→ **EXERCISE**
Copy the lines from the one containing "List the series" up to and including the one containing "pressure, humidity, temperature", swapping "peak value" for "maximum value" and leaving everything else unchanged.

++++ RECORD EXCERPTS ++++

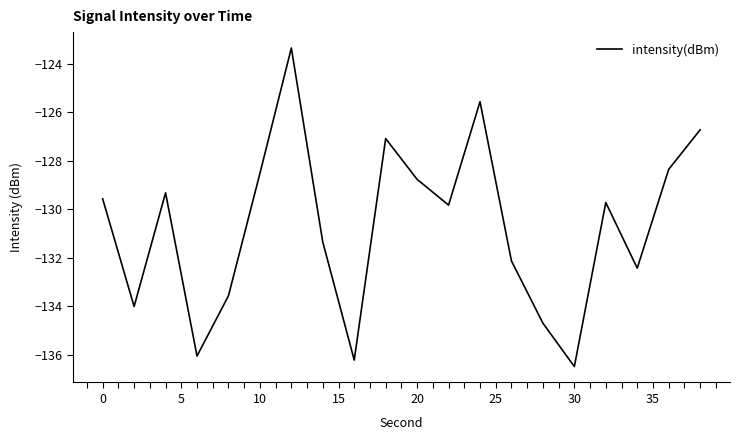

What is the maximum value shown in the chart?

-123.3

++++
++++ RECORD EXCERPTS ++++

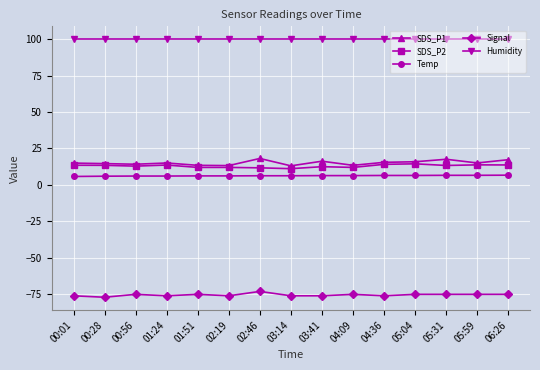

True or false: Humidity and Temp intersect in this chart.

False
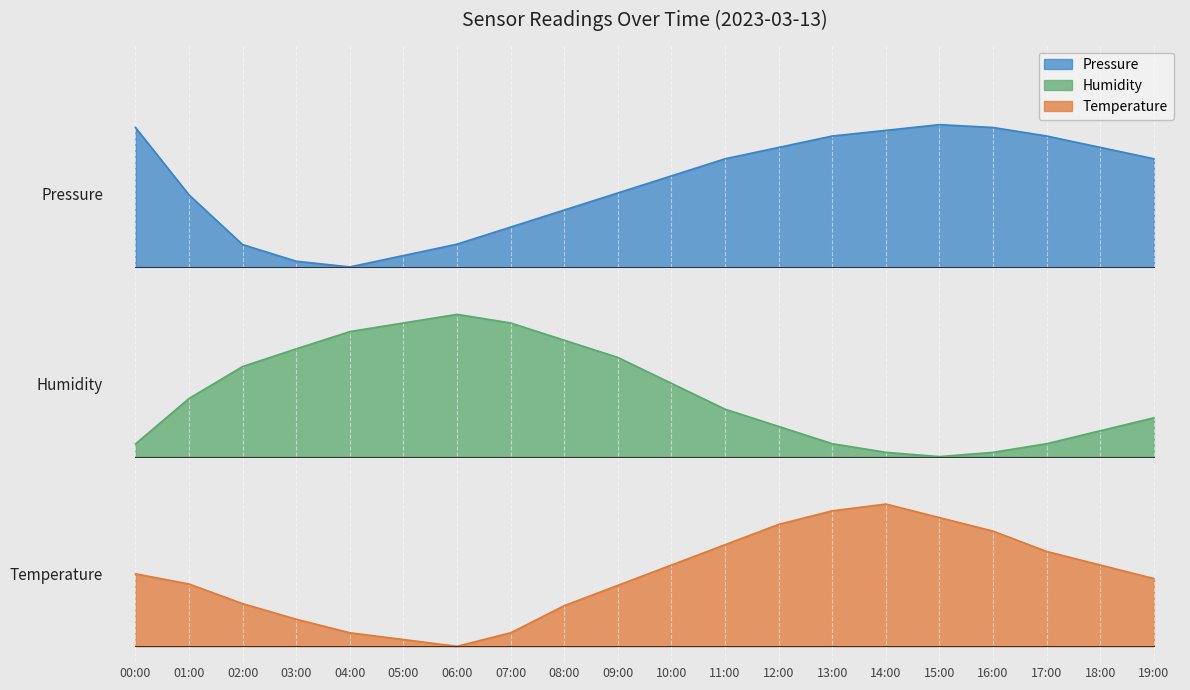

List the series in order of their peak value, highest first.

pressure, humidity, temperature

++++

→ **RESPONSE BOX**
List the series in order of their maximum value, highest first.

pressure, humidity, temperature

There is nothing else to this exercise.